Let’s briefly touch on the topic of Cuphead. I don’t think it’s an insanely challenging game. Sure I die a lot, but that’s how I find the limitations. Cuphead does not feel like it is at the same level of challenge as something like a Super Meat Boy and lacks some of the smart design choices which explain mechanics through playing. Cuphead even has different weapons and abilities, some of which are designed to be used in specific encounters to make bosses easier to overcome. The fact that Studio MDHR included “simple mode” as an option in Cuphead means they had accessibility in mind during development, it’s just a shame that they gate the ending of the game behind a skill wall.
Before I wrap things up let’s get some other world examples. A friend’s dad is very sensitive to torture scenes in movies, if he is going to be watching a movie with a torture scene he first asks my friend, and then won’t watch the movie without skipping the scene. Does that devalue the experience of someone else who can stomach the scene? I enjoy eating spicy foods, I don’t always get the spicy level 10 (look I’m not always that good) but I often order a 6 or above. I might jest with friends who only order at level 1, but I don’t think that they are somehow “eating the food wrong” and shouldn’t be allowed to order lower than a 4…. I am glad they accompanied me to eat some Japanese curry rice, and rejoice in the fact that we can share a similar experience, that is tailored to our own taste.

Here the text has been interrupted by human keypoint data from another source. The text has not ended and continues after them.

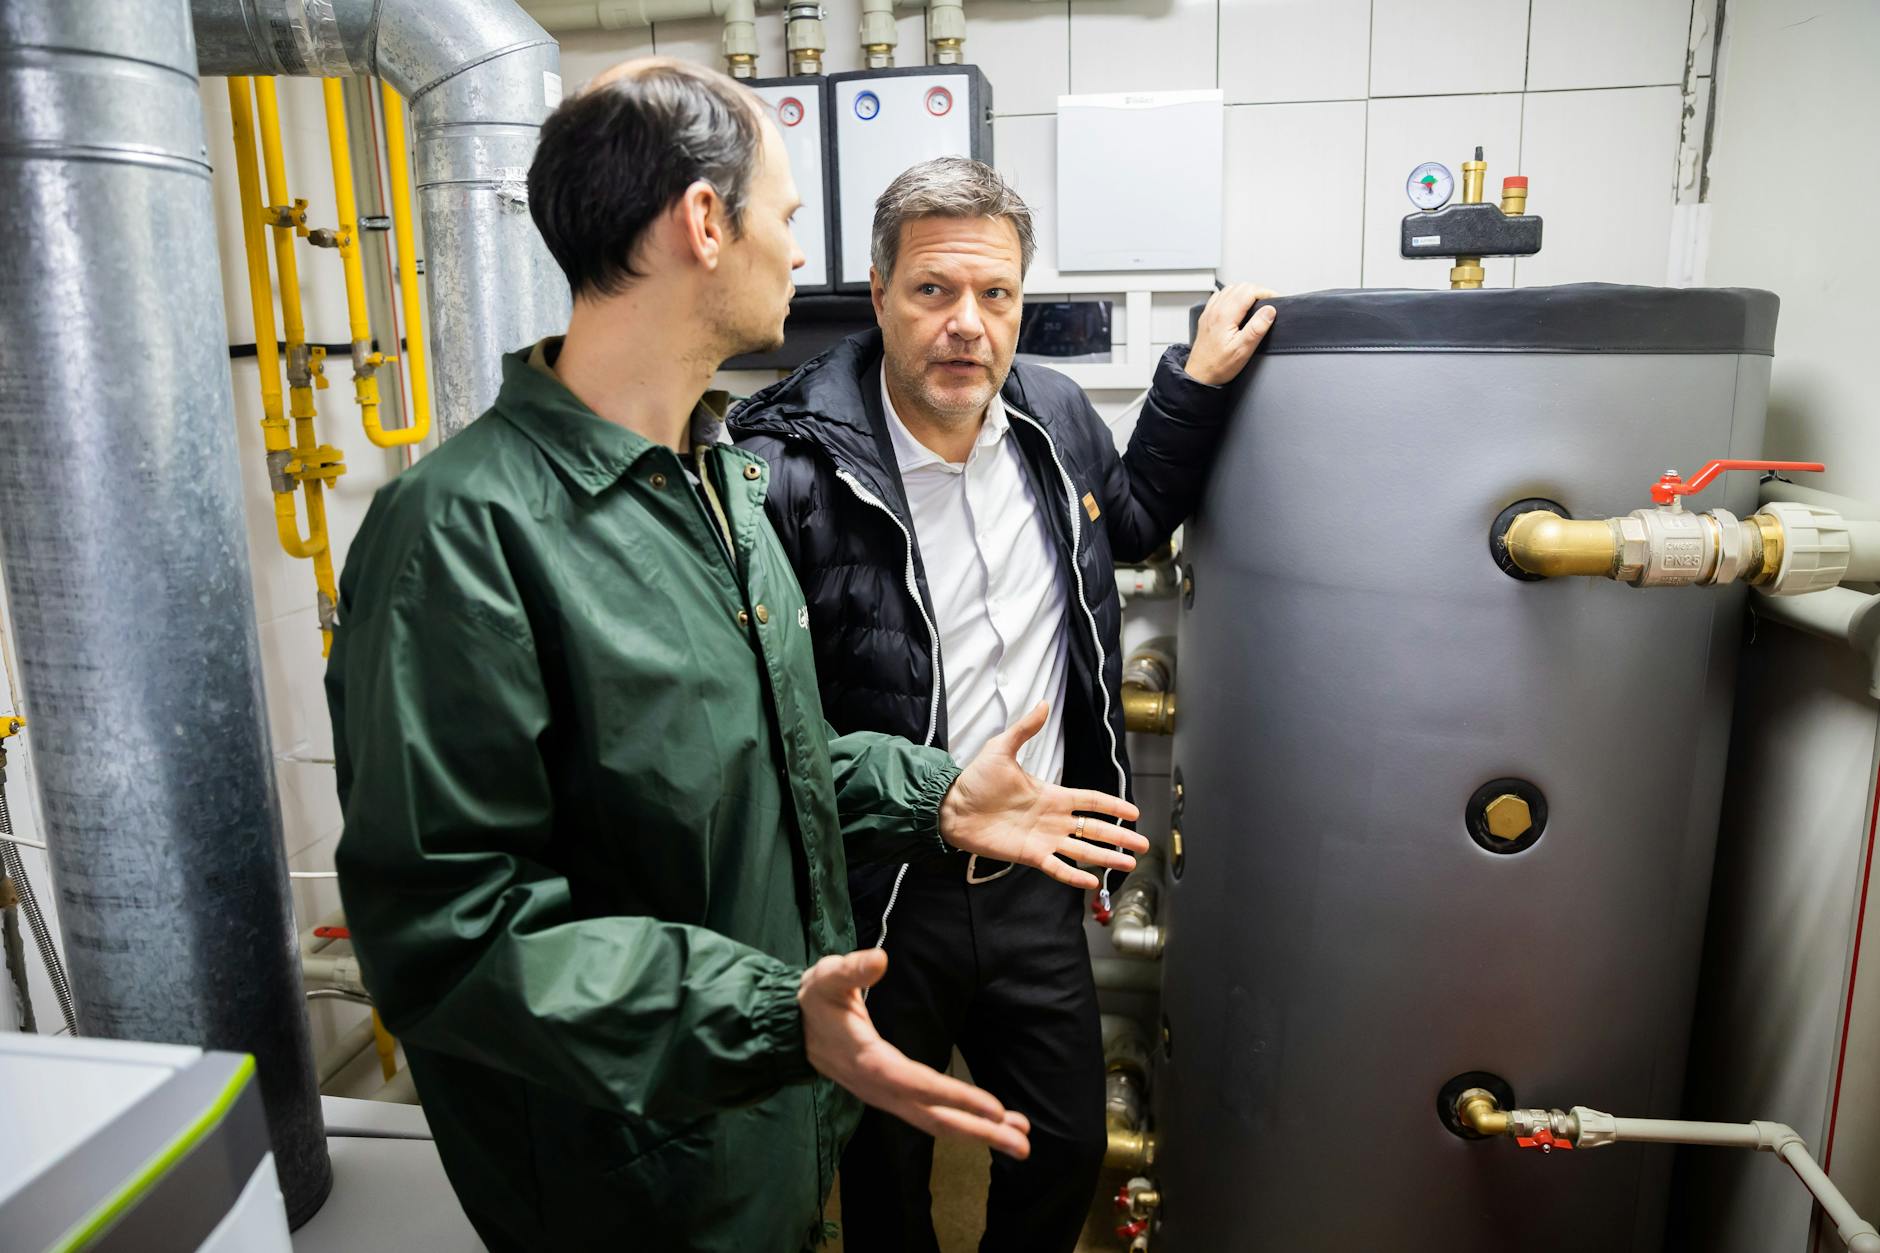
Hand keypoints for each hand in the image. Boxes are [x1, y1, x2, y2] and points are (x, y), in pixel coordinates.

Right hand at [799, 949, 1031, 1156]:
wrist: (793, 1030)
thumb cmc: (815, 1001)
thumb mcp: (828, 978)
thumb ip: (852, 969)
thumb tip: (880, 960)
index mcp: (869, 1062)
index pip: (918, 1084)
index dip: (956, 1096)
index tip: (994, 1108)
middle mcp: (881, 1089)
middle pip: (935, 1118)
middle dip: (980, 1132)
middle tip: (1023, 1145)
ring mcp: (887, 1098)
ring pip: (936, 1122)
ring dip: (979, 1132)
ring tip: (1020, 1139)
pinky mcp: (893, 1097)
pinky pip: (931, 1116)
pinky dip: (964, 1122)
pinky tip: (993, 1124)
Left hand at [938, 701, 1145, 890]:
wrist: (950, 806)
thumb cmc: (975, 780)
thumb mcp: (1001, 749)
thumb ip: (1025, 729)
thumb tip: (1043, 704)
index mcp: (1052, 795)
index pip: (1091, 800)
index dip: (1113, 806)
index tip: (1133, 812)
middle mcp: (1053, 819)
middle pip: (1095, 829)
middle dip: (1120, 837)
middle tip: (1144, 844)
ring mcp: (1043, 839)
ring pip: (1082, 850)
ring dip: (1106, 858)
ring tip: (1129, 864)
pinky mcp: (1029, 855)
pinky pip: (1057, 867)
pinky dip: (1074, 876)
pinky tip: (1093, 883)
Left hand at [1185, 282, 1279, 385]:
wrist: (1199, 375)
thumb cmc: (1218, 366)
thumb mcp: (1243, 350)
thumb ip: (1257, 328)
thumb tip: (1269, 311)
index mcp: (1225, 316)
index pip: (1249, 291)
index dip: (1266, 292)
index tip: (1275, 300)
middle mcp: (1215, 310)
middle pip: (1240, 287)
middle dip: (1257, 291)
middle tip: (1268, 302)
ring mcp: (1209, 312)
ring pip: (1230, 289)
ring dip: (1245, 292)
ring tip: (1256, 303)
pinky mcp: (1207, 317)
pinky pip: (1220, 297)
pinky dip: (1232, 296)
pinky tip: (1238, 306)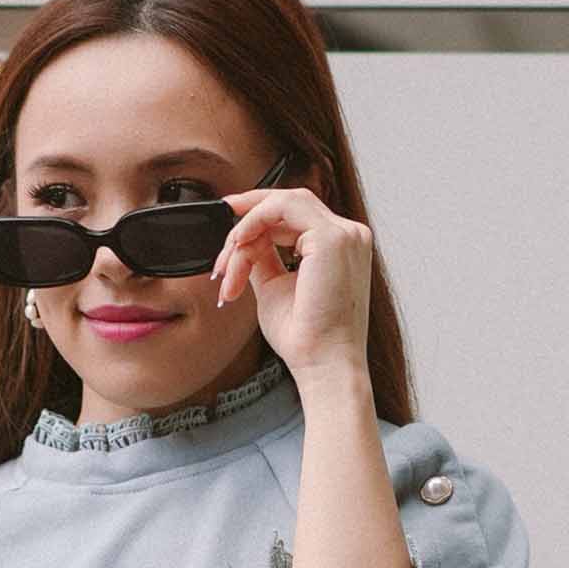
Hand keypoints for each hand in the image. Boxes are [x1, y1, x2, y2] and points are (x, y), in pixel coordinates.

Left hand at [214, 175, 374, 396]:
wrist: (323, 364)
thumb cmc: (306, 338)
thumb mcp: (276, 287)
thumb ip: (264, 259)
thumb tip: (244, 244)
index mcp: (340, 247)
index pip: (296, 214)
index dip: (258, 216)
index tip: (230, 229)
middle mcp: (348, 236)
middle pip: (288, 203)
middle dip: (247, 218)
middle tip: (221, 241)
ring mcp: (343, 234)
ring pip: (282, 204)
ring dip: (246, 228)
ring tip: (228, 262)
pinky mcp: (331, 238)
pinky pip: (282, 209)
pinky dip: (253, 223)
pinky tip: (238, 247)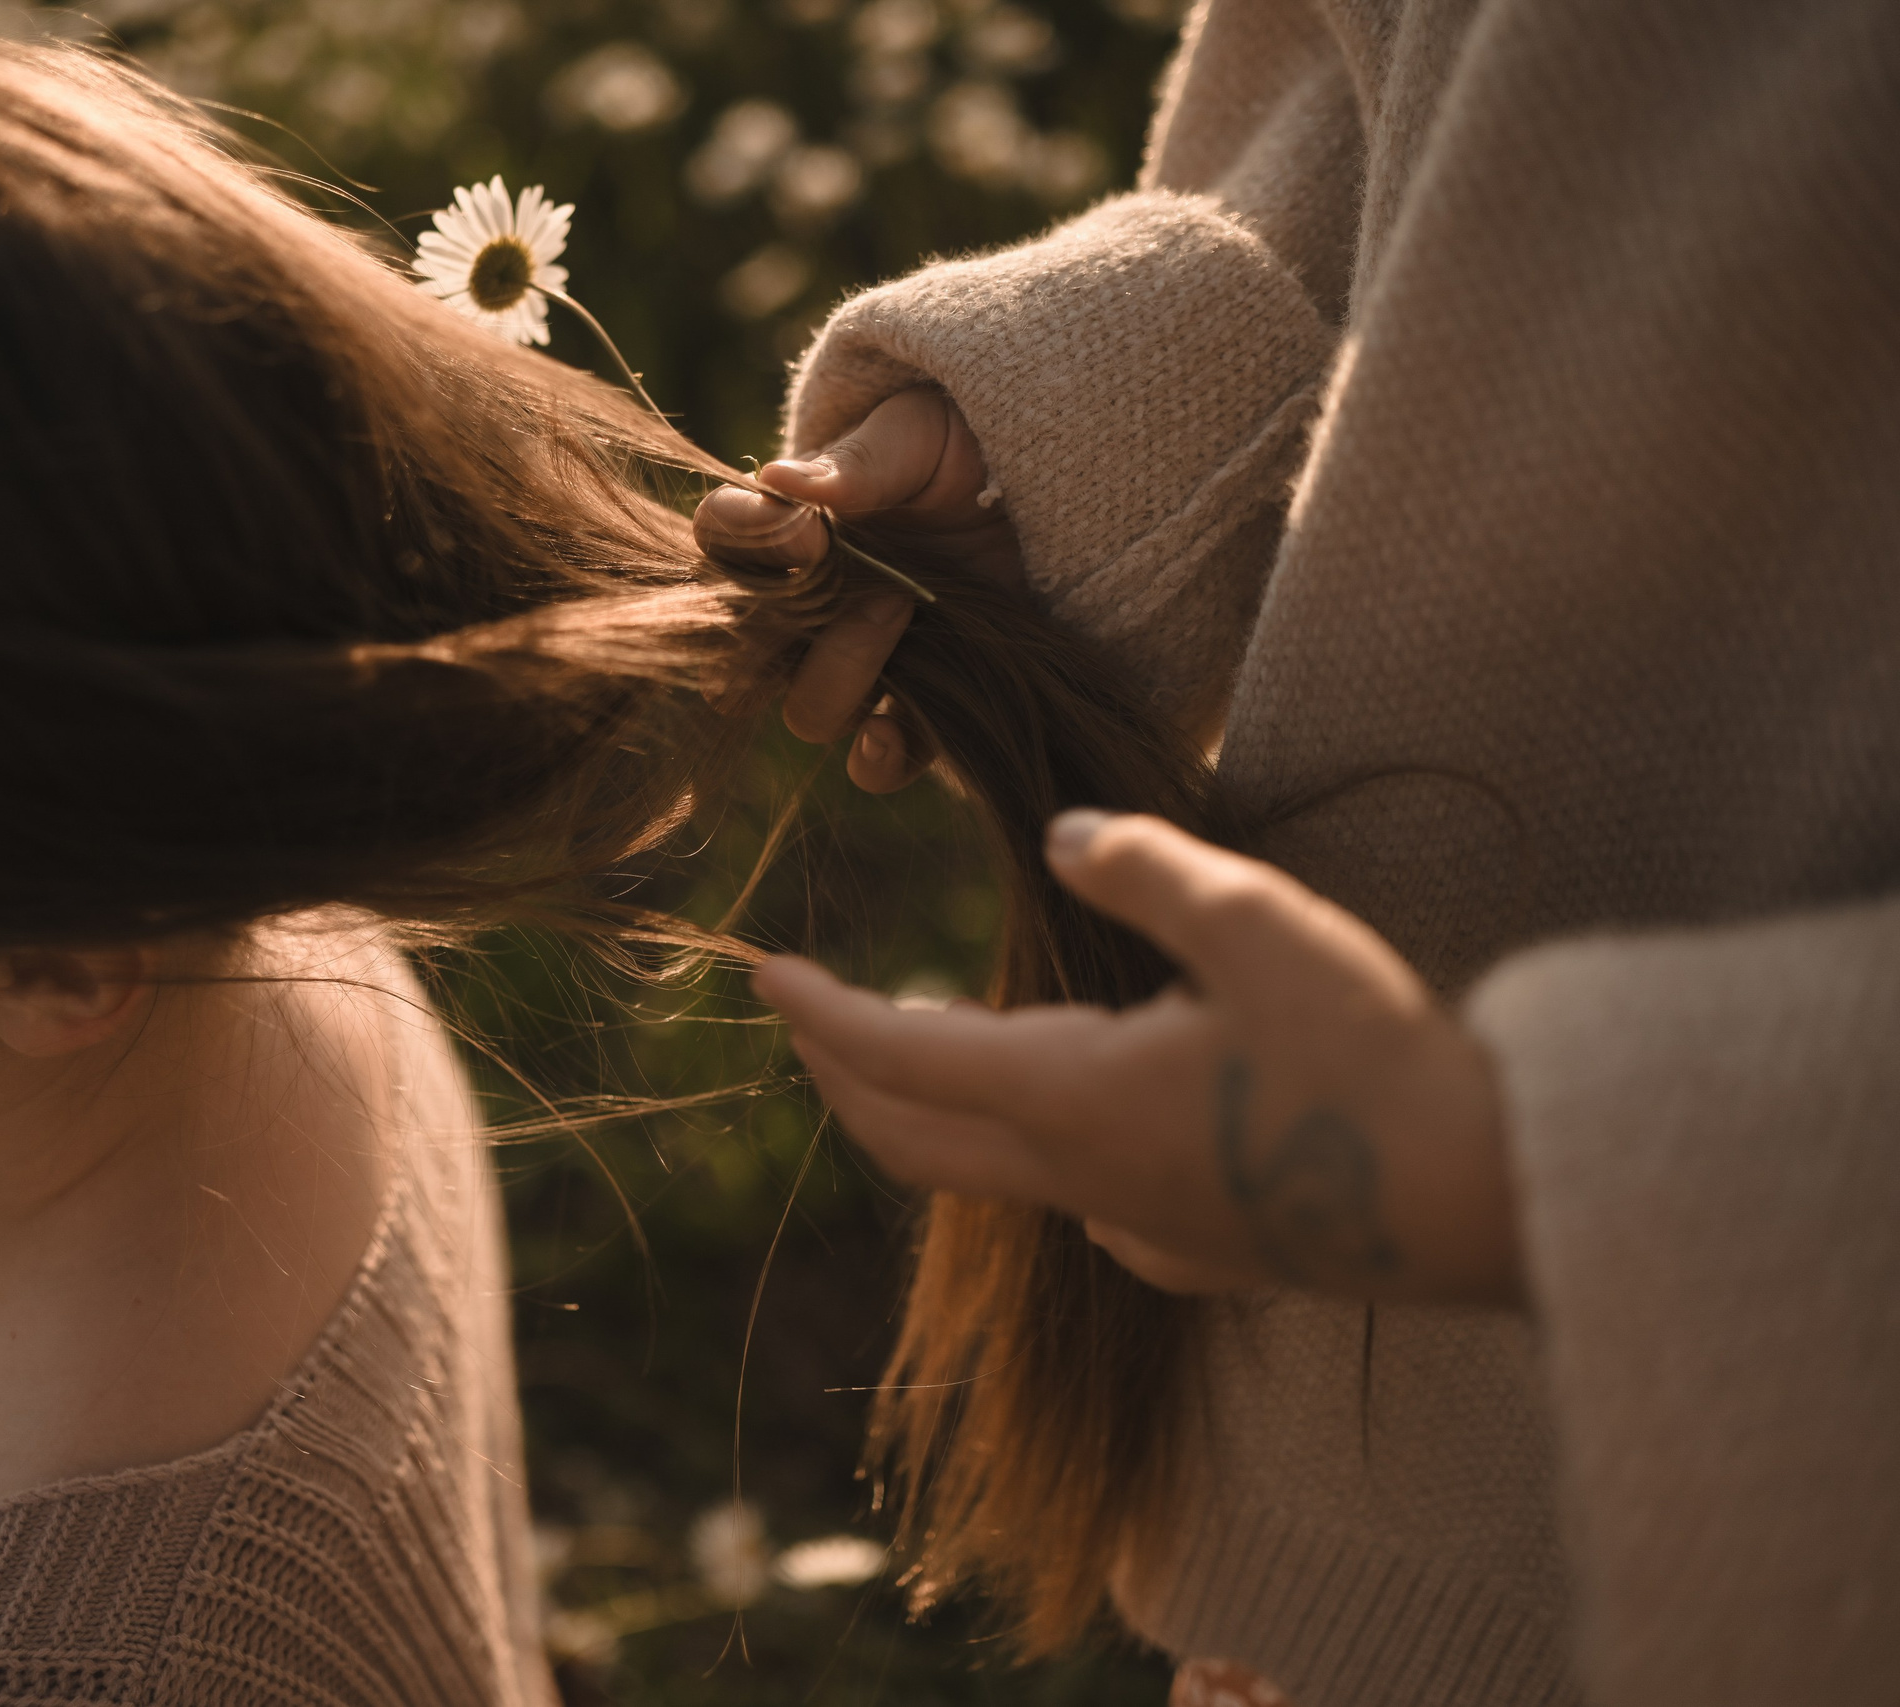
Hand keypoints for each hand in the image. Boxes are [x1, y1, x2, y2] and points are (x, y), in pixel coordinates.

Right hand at [694, 387, 1020, 792]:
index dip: (745, 543)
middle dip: (783, 631)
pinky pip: (873, 764)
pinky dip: (875, 759)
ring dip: (842, 675)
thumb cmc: (965, 448)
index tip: (808, 535)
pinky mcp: (918, 709)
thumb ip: (858, 463)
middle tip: (866, 583)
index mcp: (788, 529)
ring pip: (805, 710)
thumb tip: (778, 480)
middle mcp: (806, 607)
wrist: (1047, 496)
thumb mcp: (919, 435)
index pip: (719, 538)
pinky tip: (892, 732)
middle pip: (741, 652)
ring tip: (906, 610)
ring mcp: (857, 664)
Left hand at [754, 811, 1523, 1306]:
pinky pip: (1075, 1209)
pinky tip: (1063, 1131)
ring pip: (986, 1176)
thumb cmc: (1368, 1055)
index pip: (897, 1054)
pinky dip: (1026, 1156)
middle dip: (839, 1074)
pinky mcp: (1197, 1253)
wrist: (1484, 1197)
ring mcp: (1135, 1228)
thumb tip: (1068, 835)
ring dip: (924, 1113)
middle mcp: (1080, 1178)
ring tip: (910, 1051)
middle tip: (802, 1018)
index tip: (760, 972)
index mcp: (1069, 1095)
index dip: (818, 1011)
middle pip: (911, 1137)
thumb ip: (1145, 869)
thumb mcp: (1254, 924)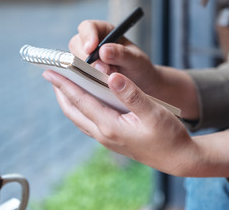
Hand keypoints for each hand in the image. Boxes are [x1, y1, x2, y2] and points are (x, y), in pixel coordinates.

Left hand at [42, 70, 197, 175]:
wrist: (178, 158)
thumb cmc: (169, 136)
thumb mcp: (153, 112)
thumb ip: (131, 94)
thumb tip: (112, 76)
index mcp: (111, 126)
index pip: (81, 101)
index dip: (64, 84)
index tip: (49, 70)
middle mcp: (105, 134)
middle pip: (74, 111)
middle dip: (61, 93)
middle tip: (53, 74)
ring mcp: (108, 139)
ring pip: (80, 118)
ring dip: (70, 101)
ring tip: (65, 86)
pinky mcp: (114, 140)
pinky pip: (90, 122)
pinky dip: (82, 109)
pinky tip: (87, 101)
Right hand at [68, 20, 159, 95]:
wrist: (141, 84)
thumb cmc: (139, 67)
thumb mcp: (135, 59)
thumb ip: (121, 53)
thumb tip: (103, 50)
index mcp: (104, 32)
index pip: (87, 27)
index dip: (87, 37)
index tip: (91, 49)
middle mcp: (92, 43)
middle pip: (76, 45)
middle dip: (88, 59)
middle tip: (105, 70)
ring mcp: (86, 59)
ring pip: (75, 62)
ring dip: (89, 71)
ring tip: (108, 77)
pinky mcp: (84, 73)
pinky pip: (78, 75)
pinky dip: (87, 80)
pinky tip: (101, 84)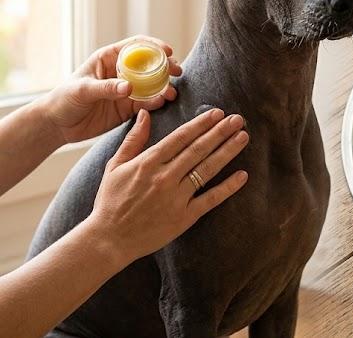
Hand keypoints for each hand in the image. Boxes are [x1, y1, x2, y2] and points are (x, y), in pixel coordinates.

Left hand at [38, 36, 182, 144]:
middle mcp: (121, 72)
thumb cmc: (64, 99)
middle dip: (166, 66)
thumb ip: (106, 87)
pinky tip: (162, 102)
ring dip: (165, 86)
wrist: (58, 125)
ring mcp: (127, 89)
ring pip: (153, 83)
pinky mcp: (129, 107)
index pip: (136, 46)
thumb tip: (130, 87)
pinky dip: (157, 101)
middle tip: (177, 71)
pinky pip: (147, 102)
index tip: (168, 51)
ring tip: (171, 92)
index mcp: (109, 59)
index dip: (154, 45)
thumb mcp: (83, 90)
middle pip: (150, 64)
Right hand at [86, 107, 248, 262]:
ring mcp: (176, 198)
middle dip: (220, 132)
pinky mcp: (185, 217)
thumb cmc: (110, 202)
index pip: (181, 137)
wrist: (109, 240)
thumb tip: (146, 114)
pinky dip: (228, 187)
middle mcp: (165, 178)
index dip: (201, 124)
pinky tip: (242, 175)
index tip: (217, 113)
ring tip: (243, 137)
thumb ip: (133, 139)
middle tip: (238, 119)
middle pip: (198, 150)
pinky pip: (211, 199)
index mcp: (148, 163)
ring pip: (207, 170)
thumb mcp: (115, 166)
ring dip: (227, 151)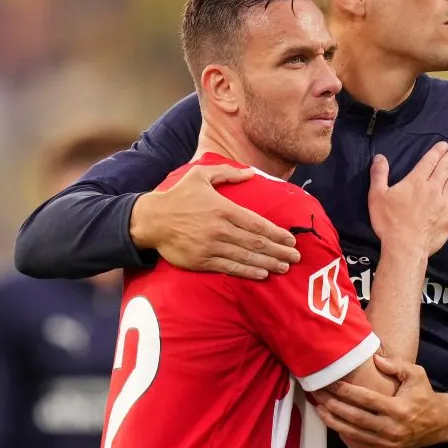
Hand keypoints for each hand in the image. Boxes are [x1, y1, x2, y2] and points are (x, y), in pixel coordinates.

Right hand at [129, 164, 300, 278]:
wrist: (151, 220)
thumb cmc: (178, 196)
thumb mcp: (200, 175)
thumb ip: (227, 173)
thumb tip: (252, 173)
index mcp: (223, 208)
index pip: (257, 224)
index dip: (277, 233)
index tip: (291, 240)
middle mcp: (220, 228)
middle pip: (256, 243)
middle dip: (279, 251)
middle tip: (296, 257)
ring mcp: (210, 246)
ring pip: (246, 257)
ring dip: (268, 263)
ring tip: (284, 267)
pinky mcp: (201, 261)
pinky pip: (229, 268)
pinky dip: (248, 272)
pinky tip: (262, 274)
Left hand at [313, 355, 447, 447]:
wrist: (438, 424)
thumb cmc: (424, 395)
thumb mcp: (416, 375)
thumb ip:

Instead of excluding people from our preferred form of entertainment, let’s encourage and reward developers who make accessible games so we can see more people enjoying what we already know and love. Get off of your high horse, understand that not everyone has the same skill level as you (you probably aren’t one of the ones good enough to play for a living anyway), stop telling people to ‘gitgud kekeke’ and stop acting like exclusion is a good thing, it’s lazy and you might as well be jumping on a fast-food counter shouting for your meme sauce.